Da prisão, pouco falava. Mas chegou a comentar casos, como um motim na antiga Cadeia Pública, no Parque Monte Líbano, (antes da construção do Centro de Detenção Provisória, o CDP, no Taboão) em que  detentos desafetos de um preso, amigo dele, “o senhor João”, foram mortos. Eles perseguiam o amigo do homicida, que se aproveitava de rebeliões, para vingar situações e comportamentos das quais discordava. Naquele dia, ele matou sete. Em entrevistas antigas, recusava o codinome de justiceiro. Durante anos, teve a inscrição “prazer por matar” no corpo.

Zelinda acredita que uma parte dos casos era floreada, exagerada. 

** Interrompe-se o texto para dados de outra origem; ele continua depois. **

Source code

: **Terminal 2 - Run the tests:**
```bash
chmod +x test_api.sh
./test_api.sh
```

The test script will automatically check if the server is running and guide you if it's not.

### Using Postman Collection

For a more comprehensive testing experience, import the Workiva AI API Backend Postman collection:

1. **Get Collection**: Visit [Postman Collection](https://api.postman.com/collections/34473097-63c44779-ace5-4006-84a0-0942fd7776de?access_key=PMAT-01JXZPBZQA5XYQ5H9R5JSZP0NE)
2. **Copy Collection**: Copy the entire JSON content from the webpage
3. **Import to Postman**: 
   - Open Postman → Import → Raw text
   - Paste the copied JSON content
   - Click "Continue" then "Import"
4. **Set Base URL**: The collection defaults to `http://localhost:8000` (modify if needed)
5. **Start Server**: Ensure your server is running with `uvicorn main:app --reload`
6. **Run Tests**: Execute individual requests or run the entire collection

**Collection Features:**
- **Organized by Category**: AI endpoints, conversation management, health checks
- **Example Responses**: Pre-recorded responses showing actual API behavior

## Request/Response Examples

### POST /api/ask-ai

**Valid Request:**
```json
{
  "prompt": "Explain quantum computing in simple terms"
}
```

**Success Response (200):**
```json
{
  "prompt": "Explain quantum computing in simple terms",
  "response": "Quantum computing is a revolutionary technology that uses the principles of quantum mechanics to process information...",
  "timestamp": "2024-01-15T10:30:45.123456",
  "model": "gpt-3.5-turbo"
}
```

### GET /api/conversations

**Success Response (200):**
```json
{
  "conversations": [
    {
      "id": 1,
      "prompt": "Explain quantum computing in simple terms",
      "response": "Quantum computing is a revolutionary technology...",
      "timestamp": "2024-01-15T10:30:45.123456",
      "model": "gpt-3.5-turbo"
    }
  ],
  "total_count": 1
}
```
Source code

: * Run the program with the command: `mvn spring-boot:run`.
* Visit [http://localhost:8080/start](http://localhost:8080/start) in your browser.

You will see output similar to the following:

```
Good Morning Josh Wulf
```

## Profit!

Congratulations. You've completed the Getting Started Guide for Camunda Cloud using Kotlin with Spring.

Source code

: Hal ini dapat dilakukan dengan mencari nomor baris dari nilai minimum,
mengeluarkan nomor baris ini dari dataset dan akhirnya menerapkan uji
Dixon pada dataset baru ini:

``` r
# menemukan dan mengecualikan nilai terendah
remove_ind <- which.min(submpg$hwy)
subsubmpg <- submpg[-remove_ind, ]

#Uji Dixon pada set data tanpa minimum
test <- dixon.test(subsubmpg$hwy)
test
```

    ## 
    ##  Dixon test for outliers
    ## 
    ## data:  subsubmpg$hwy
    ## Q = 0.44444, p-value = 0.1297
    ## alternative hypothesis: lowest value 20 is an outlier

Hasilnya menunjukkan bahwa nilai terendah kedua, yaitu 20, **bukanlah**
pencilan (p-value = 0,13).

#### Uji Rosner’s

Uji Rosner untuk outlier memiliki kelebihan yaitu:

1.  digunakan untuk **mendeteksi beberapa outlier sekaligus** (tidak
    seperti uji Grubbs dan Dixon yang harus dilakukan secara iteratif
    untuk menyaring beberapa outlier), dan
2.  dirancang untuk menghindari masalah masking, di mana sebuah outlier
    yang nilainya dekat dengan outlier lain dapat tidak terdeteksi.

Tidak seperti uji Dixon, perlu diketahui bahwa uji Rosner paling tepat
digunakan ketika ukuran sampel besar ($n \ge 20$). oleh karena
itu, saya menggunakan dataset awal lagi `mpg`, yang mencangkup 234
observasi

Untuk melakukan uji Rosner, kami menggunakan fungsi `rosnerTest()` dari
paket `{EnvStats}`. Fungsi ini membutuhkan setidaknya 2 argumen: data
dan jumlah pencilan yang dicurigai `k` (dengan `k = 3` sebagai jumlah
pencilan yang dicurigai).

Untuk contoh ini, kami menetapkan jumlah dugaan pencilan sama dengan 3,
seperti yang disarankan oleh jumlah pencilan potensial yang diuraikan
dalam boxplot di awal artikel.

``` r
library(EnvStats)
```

Após três anos de trabalho, o jardineiro aceitou convite para morar com uma das irmãs, em Santa Catarina. Terminava o período em que ele surpreendia os professores quando ficava  emocionado ao receber mimos, como ovos de Páscoa ou regalos no Natal. “Ele virava mesmo uma criança”. Com os estudantes, era atencioso. “Quando havia briga, ele não deixava continuar, dava  conselhos, era respeitado e querido”.  Outros indivíduos que recebiam medidas cautelares, chegaram a ser encaminhados à unidade pela Justiça. “Um deles, que era até aluno, foi num dia e não voltou. A gente conhece quem quer sair da vida errada. E o Pedro queria mudar”, acrescentou. 

A morte dele surpreendeu conhecidos por ocorrer quando estava de “boa, envelhecendo”.   

Seguido por milhares

Nos últimos três anos, Pedro Rodrigues Filho fez carreira de influencer nas redes sociais adotando outro codinome, Pedro Ex-Matador com Jesus ou Pedrinho Ex-Matador, Não Monstro. Lançou duas biografias, divulgava planos para dois filmes sobre a própria história, projetados por Pablo Nascimento, e por Fernando Grostein Andrade (irmão de Luciano Huck) e Fernando Siqueira. Chegou a somar mais de 800 mil visualizações no Youtube – teve, inclusive, “roubo” de domínio nas redes sociais.

Dias antes de morrer, informou aos seus seguidores que estava em Mogi, para resolver um problema pessoal. Ele manteve-se ativo dede o início da pandemia, com comentários sobre crimes, de pregações bíblicas, onde desestimulava criminosos, política, e a importância da vacina da Covid.

Semana passada, gravou encontro com um amigo de infância. Falou da rua mogiana onde viveu desde criança. Dados que podem ter ajudado no plano de morte por vingança ou cobrança, cumprido no ato derradeiro do serial killer.  A Polícia investiga o assassinato e procura três homens que usavam capuz e foram vistos por testemunhas, passando duas vezes pela rua antes dos tiros fatais. O caso foi registrado pelo delegado José Carlos Santos Alvarenga como homicídio com emprego de asfixia, tortura ou outro meio insidioso ou cruel, mediante paga ou promessa de recompensa ou por outro motivo torpe.